* _WRITTEN TASK_:
Leaving out every picture, retype the lines below from the top through the one that contains "at the widget".

* _DATA FOR THIS TASK_:
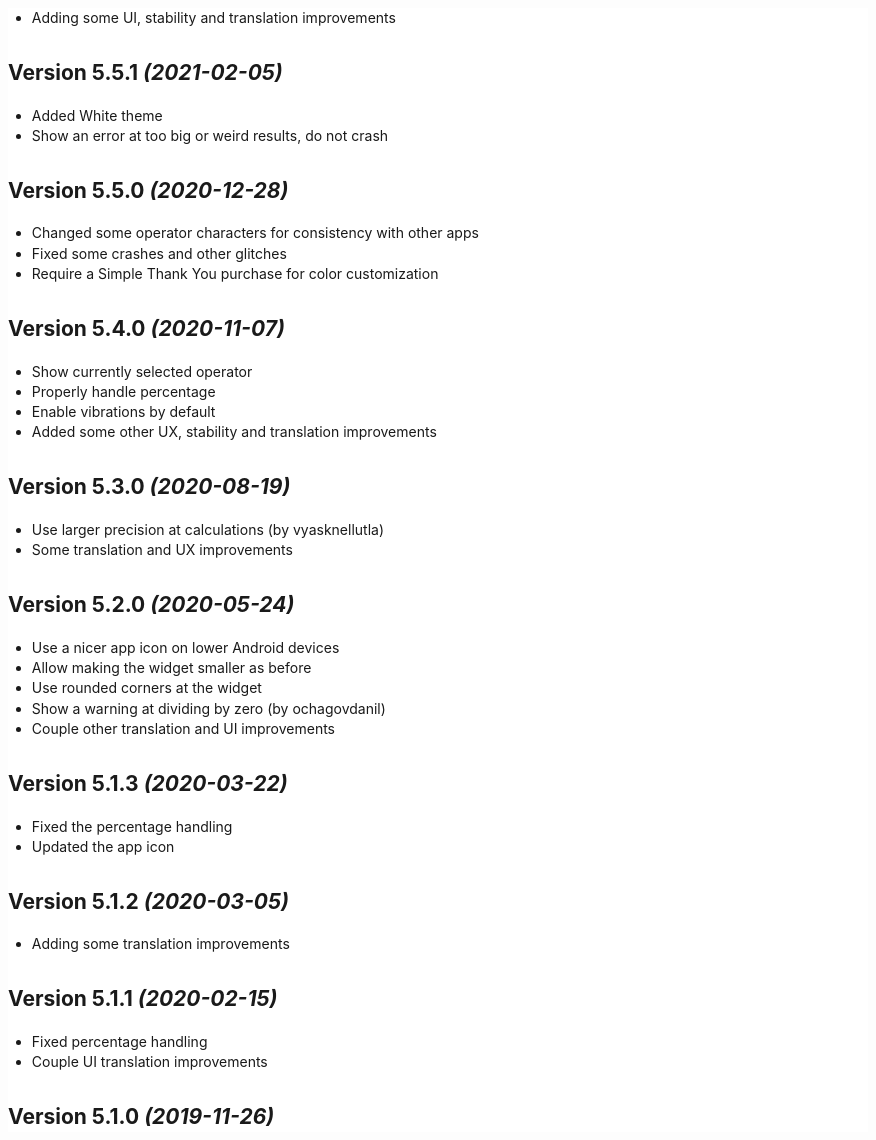  * Adding some UI, stability and translation improvements

Version 5.5.1 *(2021-02-05)*
----------------------------

 * Added White theme
 * Show an error at too big or weird results, do not crash

Version 5.5.0 *(2020-12-28)*
----------------------------

 * Changed some operator characters for consistency with other apps
 * Fixed some crashes and other glitches
 * Require a Simple Thank You purchase for color customization

Version 5.4.0 *(2020-11-07)*
----------------------------

 * Show currently selected operator
 * Properly handle percentage
 * Enable vibrations by default
 * Added some other UX, stability and translation improvements

Version 5.3.0 *(2020-08-19)*
----------------------------

 * Use larger precision at calculations (by vyasknellutla)
 * Some translation and UX improvements

Version 5.2.0 *(2020-05-24)*
----------------------------

 * Use a nicer app icon on lower Android devices
 * Allow making the widget smaller as before
 * Use rounded corners at the widget
 * Show a warning at dividing by zero (by ochagovdanil)
 * Couple other translation and UI improvements

Version 5.1.3 *(2020-03-22)*
----------------------------

 * Fixed the percentage handling
 * Updated the app icon

Version 5.1.2 *(2020-03-05)*
----------------------------

 * Adding some translation improvements

Version 5.1.1 *(2020-02-15)*
----------------------------

 * Fixed percentage handling
 * Couple UI translation improvements

Version 5.1.0 *(2019-11-26)*
----------------------------
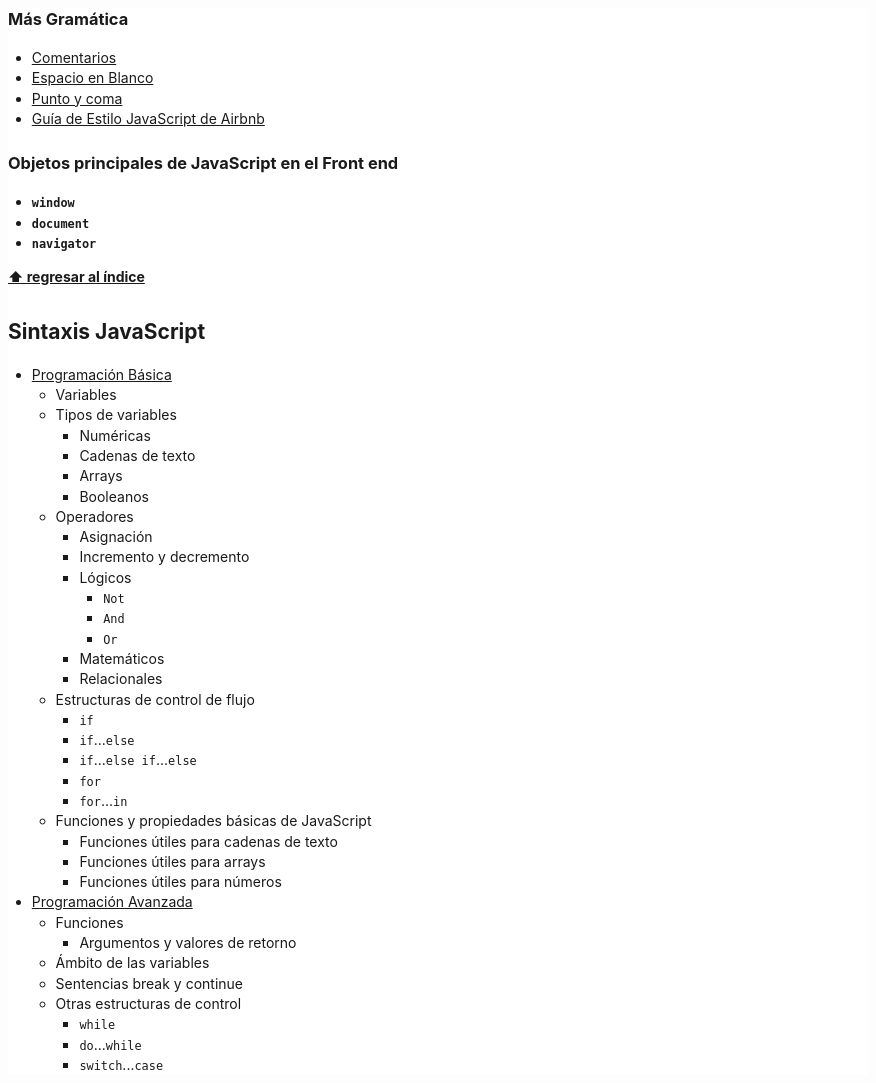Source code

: ### Más Gramática

* [Comentarios](https://github.com/airbnb/javascript#comments)
* [Espacio en Blanco](https://github.com/airbnb/javascript#whitespace)
* [Punto y coma](https://github.com/airbnb/javascript#semicolons)
* [Guía de Estilo JavaScript de Airbnb](https://github.com/airbnb/javascript#airbnb-javascript-style-guide-)

### Objetos principales de JavaScript en el Front end

* **`window`**
* **`document`**
* **`navigator`**

**[⬆ regresar al índice](#Índice)**


## Sintaxis JavaScript

* [Programación Básica](http://librosweb.es/libro/javascript/capitulo_3.html)
	* Variables
	* Tipos de variables
		* Numéricas
		* Cadenas de texto
		* Arrays
		* Booleanos
	* Operadores
		* Asignación
		* Incremento y decremento
		* Lógicos
			* `Not`
			* `And`
			* `Or`
		* Matemáticos
		* Relacionales
	* Estructuras de control de flujo
		* `if`
		* `if`...`else`
		* `if`...`else if`...`else`
		* `for`
		* `for`...`in`
	* Funciones y propiedades básicas de JavaScript
		* Funciones útiles para cadenas de texto
		* Funciones útiles para arrays
		* Funciones útiles para números
* [Programación Avanzada](http://librosweb.es/libro/javascript/capitulo_4.html)
	* Funciones
		* Argumentos y valores de retorno
	* Ámbito de las variables
	* Sentencias break y continue
	* Otras estructuras de control
		* `while`
		* `do`...`while`
		* `switch`...`case`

* _OUTPUT OF THE EXERCISE_:
  * Adding some UI, stability and translation improvements

Version 5.5.1 *(2021-02-05)*
----------------------------

 * Added White theme
 * Show an error at too big or weird results, do not crash

Version 5.5.0 *(2020-12-28)*
----------------------------

 * Changed some operator characters for consistency with other apps
 * Fixed some crashes and other glitches
 * Require a Simple Thank You purchase for color customization

Version 5.4.0 *(2020-11-07)*
----------------------------

 * Show currently selected operator
 * Properly handle percentage
 * Enable vibrations by default
 * Added some other UX, stability and translation improvements

Version 5.3.0 *(2020-08-19)*
----------------------------

 * Use larger precision at calculations (by vyasknellutla)
 * Some translation and UX improvements

Version 5.2.0 *(2020-05-24)*
----------------------------

 * Use a nicer app icon on lower Android devices
 * Allow making the widget smaller as before
 * Use rounded corners at the widget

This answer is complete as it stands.